In your search to find an API to get access to the world's cities, you've undoubtedly run across Google Places API. The Google service indeed does what it says - giving you access to all manner of places - including different levels of administrative districts, localities, businesses, and points of interest. But what happens when you just need a simple API to give you access to cities so you can say, autocomplete the city field of a user registration form? Below we compare GeoDB Cities with Google Places for this simple yet fairly common use-case.
For this comparison, we will use the following example: Let's say the user just entered the letters 'Los' and you want to fill your dynamic autocomplete widget with a list of top ten possible cities sorted by population, descending.
The API Call
GeoDB
GET https://wft-geo-db.p.rapidapi.com/v1/geo/cities?namePrefix=Los&sort=-population&limit=10
GeoDB neatly returns the top ten results, sorted as requested, in a single call.
Google Places
GET https://maps.googleapis.com/maps/api/place/autocomplete/json?input=Los&types=cities
Google Places doesn't appear to offer a way to sort cities by population. Instead, it relies on an optional location restriction to give you more relevant results. (This way of restricting city results is also supported by GeoDB.) However, what if your location is the whole world (if say the user is searching for vacation destinations)?
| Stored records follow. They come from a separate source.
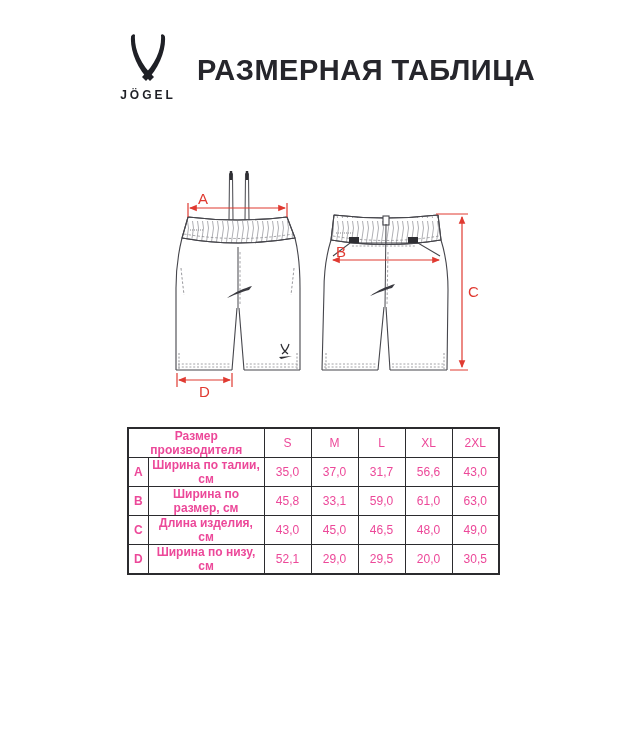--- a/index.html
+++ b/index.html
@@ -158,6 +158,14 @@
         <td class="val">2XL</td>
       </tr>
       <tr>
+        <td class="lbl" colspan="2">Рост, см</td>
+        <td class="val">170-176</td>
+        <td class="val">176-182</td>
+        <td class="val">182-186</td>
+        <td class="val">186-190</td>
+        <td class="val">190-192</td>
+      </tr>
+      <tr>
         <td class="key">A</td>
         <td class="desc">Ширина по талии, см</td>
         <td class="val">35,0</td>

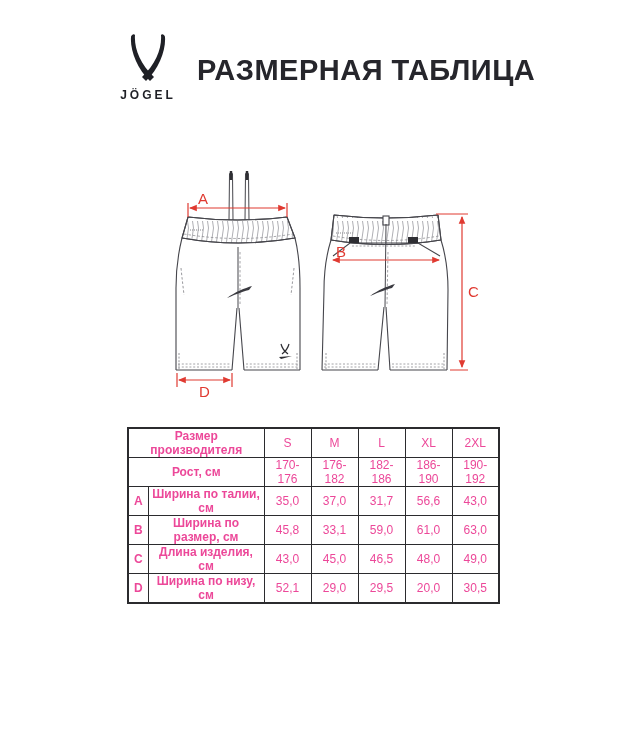--- a/index.html
+++ b/index.html
@@ -171,7 +171,7 @@
         <td class="val">35,0</td>
         <td class="val">37,0</td>
         <td class="val">31,7</td>
-        <td class="val">56,6</td>
+        <td class="val">74,0</td>
         <td class="val">43,0</td>
       </tr>
       <tr>

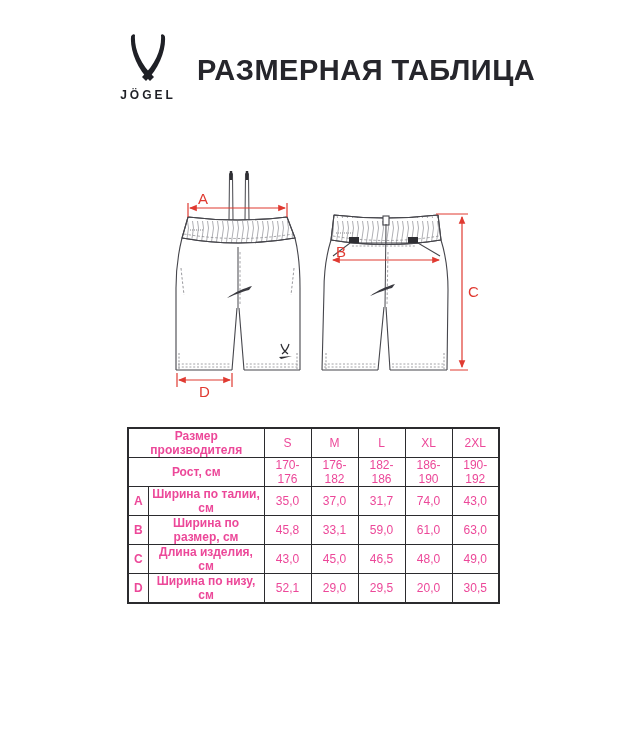--- a/index.html
+++ b/index.html
@@ -176,7 +176,7 @@
       </tr>
       <tr>
         <td class="key">B</td>
-        <td class="desc">Ширина по размер, см</td>
+        <td class="desc">Длина по бедрам, см</td>
         <td class="val">45,8</td>
         <td class="val">33,1</td>
         <td class="val">59,0</td>

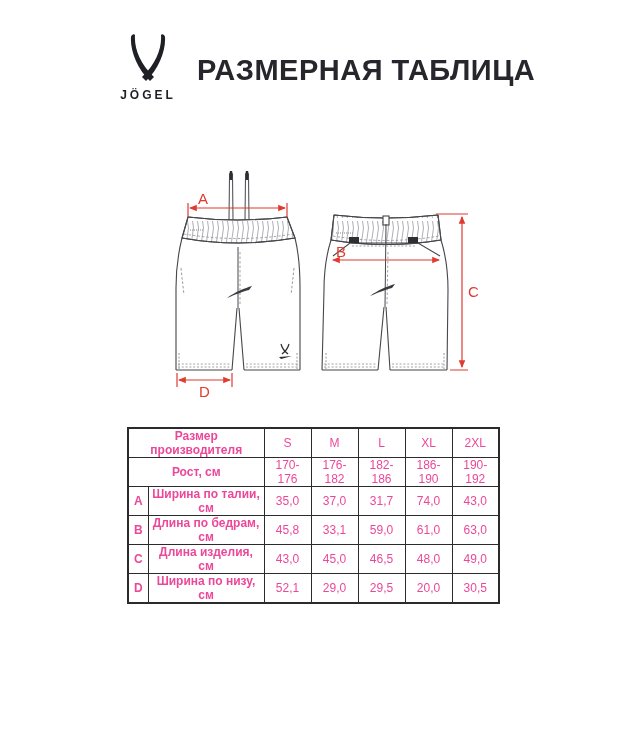--- a/index.html
+++ b/index.html
@@ -195,7 +195,7 @@
       <tr>
         <td class="key">D</td>
         <td class="desc">Ширина по низу, см</td>
-        <td class="val">52,1</td>
+        <td class="val">28,5</td>
         <td class="val">29,0</td>
         <td class="val">29,5</td>
         <td class="val">20,0</td>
We conclude that based on the existing Google Place Autocomplete docs, it doesn't seem currently possible to use the Google API to implement the above use-case in a single call.
Pricing
GeoDB
GeoDB offers a simple pricing model with generous request limits per tier. Specifically:
- Pro Tier, $10/month: 200,000 requests/day
- Ultra Tier, $25/month: 1 million requests/day
This applies to any API endpoint.
Google Places
Good luck figuring out how much you'll pay here, but even a cursory look at Google's convoluted pricing page should make it clear you'll be paying through the nose for usage that's anywhere close to GeoDB's 1st-level Pro Tier plan. Keep in mind that you'll likely want to get place details after making the initial autocomplete request. The Google place-details call falls under a separate and even more expensive pricing model.
Conclusion
In summary, with GeoDB, you get the cities you want, sorted in the way you want, and with minimal cost. In addition, we even offer a way to host your own GeoDB instance internally, so you have full control over the service within your own IT infrastructure. Don't let yourself be taken advantage of by big corporate giants who think you have no choice but to depend on their bloated over-priced APIs.